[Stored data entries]
*** Block opens ***

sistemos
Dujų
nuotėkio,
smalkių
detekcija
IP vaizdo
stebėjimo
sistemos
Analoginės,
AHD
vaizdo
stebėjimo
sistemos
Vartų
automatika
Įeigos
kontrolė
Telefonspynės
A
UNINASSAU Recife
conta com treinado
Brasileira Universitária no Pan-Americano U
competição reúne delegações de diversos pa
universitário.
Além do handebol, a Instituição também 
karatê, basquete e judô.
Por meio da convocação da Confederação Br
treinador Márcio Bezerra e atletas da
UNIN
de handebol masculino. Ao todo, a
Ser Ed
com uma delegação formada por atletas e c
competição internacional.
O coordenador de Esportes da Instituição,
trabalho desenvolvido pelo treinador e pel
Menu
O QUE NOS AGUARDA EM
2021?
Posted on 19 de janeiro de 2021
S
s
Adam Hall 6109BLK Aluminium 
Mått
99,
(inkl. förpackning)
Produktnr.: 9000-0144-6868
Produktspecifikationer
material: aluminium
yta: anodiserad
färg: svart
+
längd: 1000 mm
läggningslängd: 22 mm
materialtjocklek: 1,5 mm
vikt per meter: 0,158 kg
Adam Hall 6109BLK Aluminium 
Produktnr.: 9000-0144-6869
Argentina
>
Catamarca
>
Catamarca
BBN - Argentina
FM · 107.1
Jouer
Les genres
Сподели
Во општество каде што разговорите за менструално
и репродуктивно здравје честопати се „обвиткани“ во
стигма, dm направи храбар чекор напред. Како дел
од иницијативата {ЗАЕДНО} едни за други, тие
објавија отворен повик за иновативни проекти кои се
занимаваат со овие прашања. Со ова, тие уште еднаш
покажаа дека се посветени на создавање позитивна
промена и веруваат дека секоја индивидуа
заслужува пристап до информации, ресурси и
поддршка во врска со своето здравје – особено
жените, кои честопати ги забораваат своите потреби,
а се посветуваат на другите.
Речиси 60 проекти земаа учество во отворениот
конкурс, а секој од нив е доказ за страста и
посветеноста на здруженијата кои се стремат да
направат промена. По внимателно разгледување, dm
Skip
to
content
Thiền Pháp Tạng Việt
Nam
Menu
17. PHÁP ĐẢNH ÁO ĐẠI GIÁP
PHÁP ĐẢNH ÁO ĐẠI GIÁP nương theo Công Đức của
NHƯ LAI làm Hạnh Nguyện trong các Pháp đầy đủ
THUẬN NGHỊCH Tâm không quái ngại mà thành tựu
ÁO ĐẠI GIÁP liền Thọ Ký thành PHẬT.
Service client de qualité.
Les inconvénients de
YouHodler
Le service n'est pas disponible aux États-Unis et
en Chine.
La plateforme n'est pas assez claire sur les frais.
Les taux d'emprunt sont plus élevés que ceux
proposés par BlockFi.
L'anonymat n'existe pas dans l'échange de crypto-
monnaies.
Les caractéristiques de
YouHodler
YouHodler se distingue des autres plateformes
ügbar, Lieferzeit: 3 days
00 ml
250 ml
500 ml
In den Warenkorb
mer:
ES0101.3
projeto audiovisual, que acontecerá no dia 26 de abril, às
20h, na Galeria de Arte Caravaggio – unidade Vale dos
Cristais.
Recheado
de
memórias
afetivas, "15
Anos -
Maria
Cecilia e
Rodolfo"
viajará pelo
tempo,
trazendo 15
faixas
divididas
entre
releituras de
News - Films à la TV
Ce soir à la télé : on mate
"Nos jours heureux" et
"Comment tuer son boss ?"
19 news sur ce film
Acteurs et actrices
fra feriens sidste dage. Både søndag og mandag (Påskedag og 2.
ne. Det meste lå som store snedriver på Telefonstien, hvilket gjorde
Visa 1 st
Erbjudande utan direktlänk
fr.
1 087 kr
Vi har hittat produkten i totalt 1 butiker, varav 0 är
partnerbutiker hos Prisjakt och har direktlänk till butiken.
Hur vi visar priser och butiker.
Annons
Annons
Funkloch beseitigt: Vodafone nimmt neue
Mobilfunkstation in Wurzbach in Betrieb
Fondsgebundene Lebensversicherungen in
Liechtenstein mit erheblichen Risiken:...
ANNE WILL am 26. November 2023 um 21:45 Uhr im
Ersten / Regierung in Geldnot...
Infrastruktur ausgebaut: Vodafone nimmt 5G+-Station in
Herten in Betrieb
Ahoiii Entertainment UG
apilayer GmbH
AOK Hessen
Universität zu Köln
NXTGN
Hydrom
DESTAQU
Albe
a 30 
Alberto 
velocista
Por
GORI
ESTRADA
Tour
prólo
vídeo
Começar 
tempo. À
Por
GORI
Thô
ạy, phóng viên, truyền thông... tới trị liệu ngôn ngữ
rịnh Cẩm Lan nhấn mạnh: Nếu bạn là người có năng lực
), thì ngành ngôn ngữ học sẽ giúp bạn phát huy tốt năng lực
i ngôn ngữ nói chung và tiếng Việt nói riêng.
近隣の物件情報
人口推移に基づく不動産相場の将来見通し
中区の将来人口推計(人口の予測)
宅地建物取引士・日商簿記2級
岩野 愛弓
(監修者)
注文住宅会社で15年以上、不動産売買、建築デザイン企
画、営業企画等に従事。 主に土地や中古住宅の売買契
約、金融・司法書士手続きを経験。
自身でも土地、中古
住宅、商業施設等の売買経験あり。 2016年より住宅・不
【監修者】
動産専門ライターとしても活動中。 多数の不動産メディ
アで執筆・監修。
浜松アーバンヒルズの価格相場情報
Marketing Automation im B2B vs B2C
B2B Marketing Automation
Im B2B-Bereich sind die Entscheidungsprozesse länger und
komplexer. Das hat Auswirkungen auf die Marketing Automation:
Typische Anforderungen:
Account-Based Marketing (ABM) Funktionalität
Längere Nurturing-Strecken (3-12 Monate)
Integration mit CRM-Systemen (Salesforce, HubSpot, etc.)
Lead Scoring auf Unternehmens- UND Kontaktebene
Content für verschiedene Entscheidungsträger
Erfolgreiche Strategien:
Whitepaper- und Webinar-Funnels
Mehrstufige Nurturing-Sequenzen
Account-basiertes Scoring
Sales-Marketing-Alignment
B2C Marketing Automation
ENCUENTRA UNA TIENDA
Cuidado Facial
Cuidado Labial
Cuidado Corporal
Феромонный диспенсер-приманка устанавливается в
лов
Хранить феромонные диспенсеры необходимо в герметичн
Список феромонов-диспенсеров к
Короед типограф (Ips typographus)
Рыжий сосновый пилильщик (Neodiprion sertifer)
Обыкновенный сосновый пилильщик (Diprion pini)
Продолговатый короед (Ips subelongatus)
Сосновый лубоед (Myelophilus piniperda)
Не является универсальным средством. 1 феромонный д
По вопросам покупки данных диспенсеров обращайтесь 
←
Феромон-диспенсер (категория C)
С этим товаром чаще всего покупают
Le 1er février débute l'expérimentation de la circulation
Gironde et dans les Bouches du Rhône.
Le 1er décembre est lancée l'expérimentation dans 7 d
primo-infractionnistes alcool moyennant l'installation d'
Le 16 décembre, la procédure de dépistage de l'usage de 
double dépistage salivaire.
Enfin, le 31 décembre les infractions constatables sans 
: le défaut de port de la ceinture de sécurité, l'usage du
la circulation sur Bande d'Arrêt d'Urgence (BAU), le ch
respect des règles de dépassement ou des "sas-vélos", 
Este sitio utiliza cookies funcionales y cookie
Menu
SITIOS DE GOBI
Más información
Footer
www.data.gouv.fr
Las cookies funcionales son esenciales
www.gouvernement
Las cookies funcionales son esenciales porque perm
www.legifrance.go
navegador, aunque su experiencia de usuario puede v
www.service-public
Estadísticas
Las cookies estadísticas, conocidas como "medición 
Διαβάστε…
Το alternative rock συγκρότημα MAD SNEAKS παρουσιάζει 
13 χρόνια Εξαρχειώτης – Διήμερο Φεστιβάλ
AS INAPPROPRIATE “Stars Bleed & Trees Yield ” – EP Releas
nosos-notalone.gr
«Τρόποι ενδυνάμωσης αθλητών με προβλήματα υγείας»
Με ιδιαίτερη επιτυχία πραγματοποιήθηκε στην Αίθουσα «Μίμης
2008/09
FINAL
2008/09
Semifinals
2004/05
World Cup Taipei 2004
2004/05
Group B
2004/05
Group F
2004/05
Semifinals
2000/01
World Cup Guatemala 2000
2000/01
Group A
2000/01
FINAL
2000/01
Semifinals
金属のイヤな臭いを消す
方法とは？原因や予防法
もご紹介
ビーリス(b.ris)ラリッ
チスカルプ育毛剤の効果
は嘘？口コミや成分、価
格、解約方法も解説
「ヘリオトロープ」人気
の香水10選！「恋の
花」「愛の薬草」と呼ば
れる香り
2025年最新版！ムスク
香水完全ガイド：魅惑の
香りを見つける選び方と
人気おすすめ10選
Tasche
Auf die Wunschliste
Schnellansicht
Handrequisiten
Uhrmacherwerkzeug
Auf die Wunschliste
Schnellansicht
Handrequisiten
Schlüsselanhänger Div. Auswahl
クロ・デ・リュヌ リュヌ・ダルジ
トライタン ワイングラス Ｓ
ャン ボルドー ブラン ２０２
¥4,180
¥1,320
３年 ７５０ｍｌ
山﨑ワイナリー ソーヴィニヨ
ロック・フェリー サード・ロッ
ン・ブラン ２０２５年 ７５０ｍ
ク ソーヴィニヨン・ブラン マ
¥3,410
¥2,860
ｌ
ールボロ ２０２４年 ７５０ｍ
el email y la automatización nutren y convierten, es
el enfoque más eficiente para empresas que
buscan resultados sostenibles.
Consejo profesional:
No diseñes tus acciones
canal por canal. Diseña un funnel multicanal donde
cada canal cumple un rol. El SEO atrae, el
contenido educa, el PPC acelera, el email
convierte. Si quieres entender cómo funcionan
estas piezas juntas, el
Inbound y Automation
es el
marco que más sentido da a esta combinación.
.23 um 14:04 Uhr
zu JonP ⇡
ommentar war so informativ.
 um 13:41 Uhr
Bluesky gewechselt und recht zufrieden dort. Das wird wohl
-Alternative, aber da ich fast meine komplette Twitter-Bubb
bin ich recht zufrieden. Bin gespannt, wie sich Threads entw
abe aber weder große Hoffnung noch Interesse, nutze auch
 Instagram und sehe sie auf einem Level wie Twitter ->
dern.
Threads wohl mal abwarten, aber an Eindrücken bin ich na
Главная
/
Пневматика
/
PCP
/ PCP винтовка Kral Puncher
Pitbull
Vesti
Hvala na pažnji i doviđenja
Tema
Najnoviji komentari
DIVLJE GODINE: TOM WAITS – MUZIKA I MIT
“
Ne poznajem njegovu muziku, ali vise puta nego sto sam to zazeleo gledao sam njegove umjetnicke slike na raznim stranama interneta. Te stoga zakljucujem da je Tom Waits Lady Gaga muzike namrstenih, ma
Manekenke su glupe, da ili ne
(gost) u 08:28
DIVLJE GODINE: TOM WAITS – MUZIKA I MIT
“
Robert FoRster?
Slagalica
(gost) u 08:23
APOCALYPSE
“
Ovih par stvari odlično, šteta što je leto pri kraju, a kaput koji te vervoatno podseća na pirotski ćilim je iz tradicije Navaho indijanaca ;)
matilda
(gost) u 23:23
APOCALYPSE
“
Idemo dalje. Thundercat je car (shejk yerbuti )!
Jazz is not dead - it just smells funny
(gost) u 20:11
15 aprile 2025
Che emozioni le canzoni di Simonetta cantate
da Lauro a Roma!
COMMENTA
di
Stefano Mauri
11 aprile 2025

*** Block closes ***

**TASK REQUIREMENTS:** Report how many lines of the data contain the string "năng", treating uppercase and lowercase as different, and give only the number.

**THE COMPLETED TASK:** 2